On its face this language only allows the most traditional bike share docks. Traditional bike share docks have proprietary technology that locks bike-share bikes in place while charging the bikes’ electronics and lights. These systems are very expensive to install and maintain. Some “dockless” bikes allow you to leave your bike anywhere. Some “dockless” bike have a built-in U-lock that allows you to lock to a bike rack. It is not easy to draw bright lines between “docked” and “dockless. Today, most bike share systems are a hybrid of docked and dockless.

More charitably, perhaps this language means a “docked” bike system must merely allow a fixed drop-off point (fixed station), plus a way to lock the bike (with locking mechanisms). Defined in this looser way, the ban may not apply to many hybrid or dockless  systems. If the ban does not apply to a lot of bike share systems, why include bikes? The technology on the bikes would not change, but altering our interpretation of the definition makes the difference between a banned “dockless” bike and an legal “docked” bike. As we said, confusing.
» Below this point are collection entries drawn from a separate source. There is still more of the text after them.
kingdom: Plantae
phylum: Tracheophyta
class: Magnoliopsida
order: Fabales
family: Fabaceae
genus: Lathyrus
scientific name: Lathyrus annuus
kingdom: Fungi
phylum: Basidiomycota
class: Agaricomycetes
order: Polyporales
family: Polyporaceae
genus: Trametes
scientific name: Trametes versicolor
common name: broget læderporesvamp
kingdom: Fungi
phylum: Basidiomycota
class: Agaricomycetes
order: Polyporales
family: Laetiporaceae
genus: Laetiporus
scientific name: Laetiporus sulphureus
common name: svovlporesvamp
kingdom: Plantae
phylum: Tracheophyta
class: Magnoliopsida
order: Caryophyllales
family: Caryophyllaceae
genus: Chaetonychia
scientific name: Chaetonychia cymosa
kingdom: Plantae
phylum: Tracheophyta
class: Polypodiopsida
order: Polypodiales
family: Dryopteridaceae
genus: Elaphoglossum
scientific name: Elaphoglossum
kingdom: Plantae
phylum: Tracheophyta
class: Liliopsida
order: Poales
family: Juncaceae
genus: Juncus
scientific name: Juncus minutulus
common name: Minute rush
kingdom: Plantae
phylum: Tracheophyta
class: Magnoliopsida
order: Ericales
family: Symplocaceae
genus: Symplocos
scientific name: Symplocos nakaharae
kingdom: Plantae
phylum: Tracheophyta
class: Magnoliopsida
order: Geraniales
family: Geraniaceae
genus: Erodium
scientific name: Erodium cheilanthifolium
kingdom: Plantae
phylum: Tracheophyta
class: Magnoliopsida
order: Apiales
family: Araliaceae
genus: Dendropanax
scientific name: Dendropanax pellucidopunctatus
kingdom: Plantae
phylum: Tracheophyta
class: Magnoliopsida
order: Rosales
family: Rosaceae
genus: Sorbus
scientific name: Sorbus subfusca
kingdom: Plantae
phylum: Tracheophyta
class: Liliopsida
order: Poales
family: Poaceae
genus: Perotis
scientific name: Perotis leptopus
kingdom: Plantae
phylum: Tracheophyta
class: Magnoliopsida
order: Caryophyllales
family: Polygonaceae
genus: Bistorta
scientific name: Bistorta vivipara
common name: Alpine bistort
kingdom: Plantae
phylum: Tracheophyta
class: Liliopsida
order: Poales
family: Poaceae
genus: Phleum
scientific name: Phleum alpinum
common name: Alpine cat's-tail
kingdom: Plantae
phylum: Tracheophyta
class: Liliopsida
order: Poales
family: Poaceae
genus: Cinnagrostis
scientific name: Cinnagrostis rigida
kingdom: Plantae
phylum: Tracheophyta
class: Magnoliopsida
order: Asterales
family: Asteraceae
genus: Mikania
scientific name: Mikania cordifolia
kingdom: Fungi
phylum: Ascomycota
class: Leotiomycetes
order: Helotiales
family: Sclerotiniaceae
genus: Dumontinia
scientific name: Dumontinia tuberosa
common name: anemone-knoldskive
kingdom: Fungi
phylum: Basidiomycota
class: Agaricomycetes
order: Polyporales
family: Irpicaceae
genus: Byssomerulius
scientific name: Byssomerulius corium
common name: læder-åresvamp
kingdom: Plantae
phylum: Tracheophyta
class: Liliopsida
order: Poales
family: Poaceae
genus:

Even if the ban precisely targeted only truly dockless systems, we still do not agree that a ban is the best solution. Because of economic pressure and the expense of installing a docked bike share system, the bikes are often not equitably distributed. Lower income neighborhoods and neighborhoods with people of color are often excluded. There are indications that dockless and hybrid bike share systems are more popular with people of color. Cities like Chicago, Baltimore, Boulder, Durham, St. Louis, and others allow dockless transportation. They have all gone the extra step of adopting regulations to require equitable placement of shared bikes and scooters.

We understand that this is a temporary ban. We do not understand why Athens-Clarke County is taking such a drastic step. If the ban is so short that it is not worth speaking out against, than perhaps it is too short to be worthwhile. Perhaps it is not worth publicly authorizing emergency legislation that labels shared active transportation as a hazard to the public peace, health, and safety. Perhaps the ban should not be passed. There are numerous examples to regulate dockless bikes and shared active transportation while still encouraging innovation and promoting equity. There are entire frameworks for the regulation of shared active transportation. Rather than metaphorically closing the gates of Athens, why not be proactive, become leaders, and an example for other cities to follow?

*Since September, three people in Athens-Clarke County have been killed while walking: Patricia Barker, Leona Englert, and Lewis Shropshire all died after being hit by people driving cars. Dick Field was critically injured this summer after a car hit him. We do not think e-scooters and dockless bike share are the real hazard to Athens peace, health, and safety.